Recorded data –
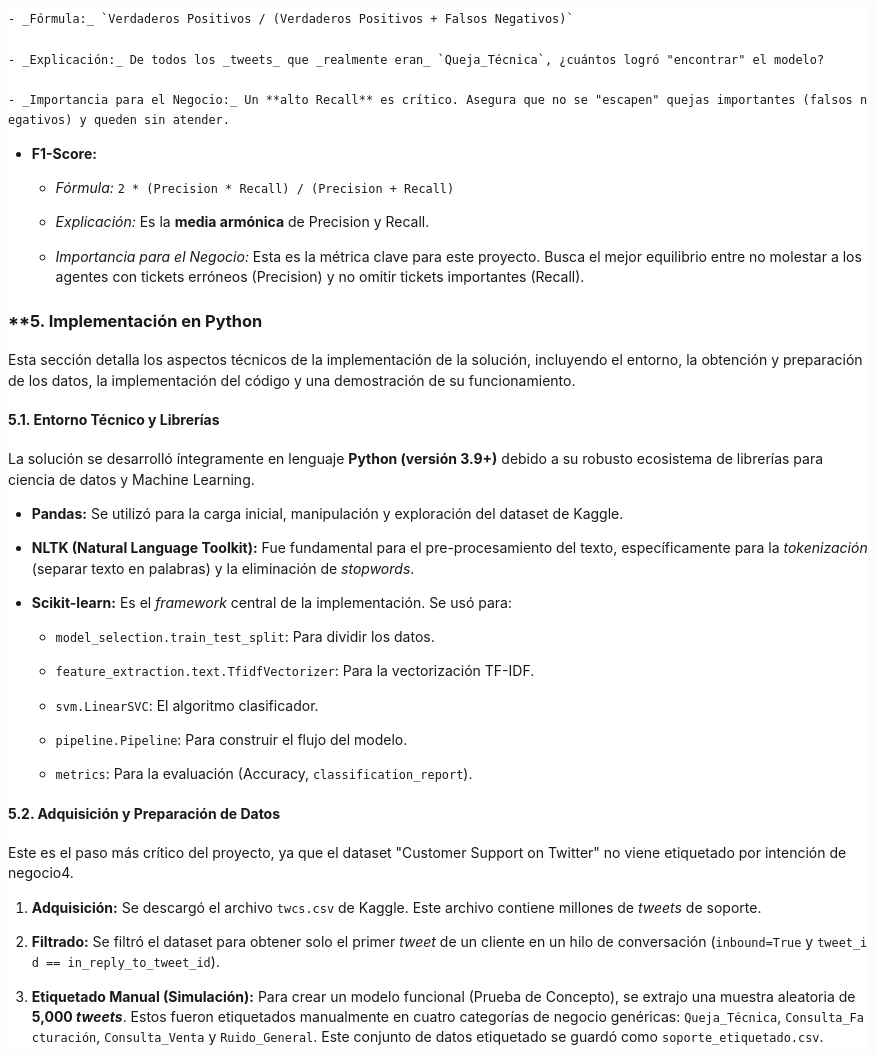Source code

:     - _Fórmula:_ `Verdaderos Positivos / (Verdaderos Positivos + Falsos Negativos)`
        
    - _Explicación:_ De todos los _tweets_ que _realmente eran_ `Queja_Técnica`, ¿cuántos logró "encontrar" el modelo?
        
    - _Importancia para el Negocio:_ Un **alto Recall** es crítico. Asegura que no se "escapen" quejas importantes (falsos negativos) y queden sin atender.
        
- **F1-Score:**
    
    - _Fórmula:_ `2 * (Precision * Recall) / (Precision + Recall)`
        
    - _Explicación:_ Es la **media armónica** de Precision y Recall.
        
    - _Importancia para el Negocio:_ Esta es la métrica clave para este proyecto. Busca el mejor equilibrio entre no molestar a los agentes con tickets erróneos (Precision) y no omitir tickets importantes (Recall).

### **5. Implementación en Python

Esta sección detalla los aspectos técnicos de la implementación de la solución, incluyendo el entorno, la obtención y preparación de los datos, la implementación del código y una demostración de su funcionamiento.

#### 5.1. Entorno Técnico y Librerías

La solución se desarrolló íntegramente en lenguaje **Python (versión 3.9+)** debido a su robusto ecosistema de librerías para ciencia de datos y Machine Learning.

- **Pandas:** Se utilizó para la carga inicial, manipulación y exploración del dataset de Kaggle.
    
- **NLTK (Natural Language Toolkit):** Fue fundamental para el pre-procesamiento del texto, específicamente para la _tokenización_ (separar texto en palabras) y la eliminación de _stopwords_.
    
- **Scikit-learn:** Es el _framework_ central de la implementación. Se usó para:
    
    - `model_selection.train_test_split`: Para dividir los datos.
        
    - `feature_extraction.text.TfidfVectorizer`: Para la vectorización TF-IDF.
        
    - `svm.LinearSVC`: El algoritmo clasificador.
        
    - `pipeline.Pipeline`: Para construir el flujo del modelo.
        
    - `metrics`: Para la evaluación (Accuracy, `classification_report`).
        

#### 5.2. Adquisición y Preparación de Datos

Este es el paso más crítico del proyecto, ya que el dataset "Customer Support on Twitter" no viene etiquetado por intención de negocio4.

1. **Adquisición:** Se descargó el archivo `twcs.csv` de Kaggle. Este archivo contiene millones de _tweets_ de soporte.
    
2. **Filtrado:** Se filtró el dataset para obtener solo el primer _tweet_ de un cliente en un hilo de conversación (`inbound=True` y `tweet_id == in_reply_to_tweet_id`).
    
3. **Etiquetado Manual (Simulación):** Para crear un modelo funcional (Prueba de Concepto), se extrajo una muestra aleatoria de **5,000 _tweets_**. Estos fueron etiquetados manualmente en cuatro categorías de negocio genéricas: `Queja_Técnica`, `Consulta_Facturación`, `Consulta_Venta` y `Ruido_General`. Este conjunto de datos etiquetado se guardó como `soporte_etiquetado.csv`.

* * *

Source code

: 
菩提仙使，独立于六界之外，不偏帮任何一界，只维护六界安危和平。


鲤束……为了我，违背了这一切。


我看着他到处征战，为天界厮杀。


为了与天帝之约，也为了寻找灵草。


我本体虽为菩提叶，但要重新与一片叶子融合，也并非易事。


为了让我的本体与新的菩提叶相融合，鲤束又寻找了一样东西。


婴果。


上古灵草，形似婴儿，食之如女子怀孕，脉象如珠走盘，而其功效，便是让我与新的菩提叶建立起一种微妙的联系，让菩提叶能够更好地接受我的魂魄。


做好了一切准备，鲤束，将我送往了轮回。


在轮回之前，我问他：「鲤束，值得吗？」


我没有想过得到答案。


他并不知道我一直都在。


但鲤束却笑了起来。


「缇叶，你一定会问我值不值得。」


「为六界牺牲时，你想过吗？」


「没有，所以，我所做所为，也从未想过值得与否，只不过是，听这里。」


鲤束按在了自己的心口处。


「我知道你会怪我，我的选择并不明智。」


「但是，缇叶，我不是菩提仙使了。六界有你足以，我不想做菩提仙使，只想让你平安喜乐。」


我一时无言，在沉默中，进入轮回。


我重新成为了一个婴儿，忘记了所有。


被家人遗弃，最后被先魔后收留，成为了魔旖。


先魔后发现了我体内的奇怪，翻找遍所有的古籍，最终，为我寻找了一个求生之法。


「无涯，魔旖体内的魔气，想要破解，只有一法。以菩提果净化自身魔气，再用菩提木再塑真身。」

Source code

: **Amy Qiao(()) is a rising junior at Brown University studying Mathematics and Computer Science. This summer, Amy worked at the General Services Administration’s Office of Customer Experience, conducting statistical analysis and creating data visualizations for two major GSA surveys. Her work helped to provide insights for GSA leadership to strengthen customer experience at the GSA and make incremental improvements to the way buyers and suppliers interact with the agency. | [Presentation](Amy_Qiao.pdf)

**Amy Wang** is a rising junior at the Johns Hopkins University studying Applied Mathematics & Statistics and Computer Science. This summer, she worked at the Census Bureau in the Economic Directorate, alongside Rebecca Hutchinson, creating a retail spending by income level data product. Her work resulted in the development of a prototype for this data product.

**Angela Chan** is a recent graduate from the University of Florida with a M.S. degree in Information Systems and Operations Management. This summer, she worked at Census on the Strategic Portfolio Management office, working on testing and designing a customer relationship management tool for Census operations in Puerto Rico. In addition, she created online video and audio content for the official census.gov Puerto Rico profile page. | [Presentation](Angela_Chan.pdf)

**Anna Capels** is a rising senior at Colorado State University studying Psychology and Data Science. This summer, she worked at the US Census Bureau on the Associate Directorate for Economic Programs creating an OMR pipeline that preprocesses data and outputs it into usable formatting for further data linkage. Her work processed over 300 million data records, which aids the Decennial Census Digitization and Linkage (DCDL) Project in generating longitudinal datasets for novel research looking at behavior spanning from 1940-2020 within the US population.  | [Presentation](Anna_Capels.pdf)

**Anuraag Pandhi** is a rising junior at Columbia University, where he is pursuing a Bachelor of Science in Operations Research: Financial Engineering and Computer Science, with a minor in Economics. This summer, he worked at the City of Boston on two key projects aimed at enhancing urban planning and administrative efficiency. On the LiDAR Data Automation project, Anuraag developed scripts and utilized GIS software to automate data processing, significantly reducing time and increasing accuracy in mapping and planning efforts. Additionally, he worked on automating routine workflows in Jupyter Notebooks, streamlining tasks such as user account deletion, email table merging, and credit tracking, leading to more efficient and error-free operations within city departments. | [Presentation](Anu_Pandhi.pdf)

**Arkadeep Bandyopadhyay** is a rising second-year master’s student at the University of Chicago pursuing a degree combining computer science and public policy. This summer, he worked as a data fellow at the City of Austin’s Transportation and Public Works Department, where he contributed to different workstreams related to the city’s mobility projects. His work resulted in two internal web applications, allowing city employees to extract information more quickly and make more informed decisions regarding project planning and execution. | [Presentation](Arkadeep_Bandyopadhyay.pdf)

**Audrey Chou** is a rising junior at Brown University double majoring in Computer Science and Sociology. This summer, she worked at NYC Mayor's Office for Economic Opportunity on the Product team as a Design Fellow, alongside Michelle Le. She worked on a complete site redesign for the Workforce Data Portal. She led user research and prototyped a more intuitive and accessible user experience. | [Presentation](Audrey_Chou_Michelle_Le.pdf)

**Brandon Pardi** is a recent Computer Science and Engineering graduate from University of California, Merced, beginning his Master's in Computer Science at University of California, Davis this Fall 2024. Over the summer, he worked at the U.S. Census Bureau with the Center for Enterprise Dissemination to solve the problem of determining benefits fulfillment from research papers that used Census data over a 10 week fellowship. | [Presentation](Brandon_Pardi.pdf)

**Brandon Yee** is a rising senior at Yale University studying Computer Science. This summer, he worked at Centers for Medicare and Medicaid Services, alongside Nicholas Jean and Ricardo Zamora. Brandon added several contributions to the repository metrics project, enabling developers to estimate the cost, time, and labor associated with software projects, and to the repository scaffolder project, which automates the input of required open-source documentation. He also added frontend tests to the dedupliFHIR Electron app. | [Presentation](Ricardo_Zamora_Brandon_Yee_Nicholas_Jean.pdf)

Work to be completed – Copy out the lines above word for word, starting at the one that contains "- **NLTK (Natural" and ending at the one that contains "dividir los datos.", with both of those lines included.

Answer space –
- **NLTK (Natural Language Toolkit):** Fue fundamental para el pre-procesamiento del texto, específicamente para la _tokenización_ (separar texto en palabras) y la eliminación de _stopwords_.
    
- **Scikit-learn:** Es el _framework_ central de la implementación. Se usó para:
    
    - `model_selection.train_test_split`: Para dividir los datos.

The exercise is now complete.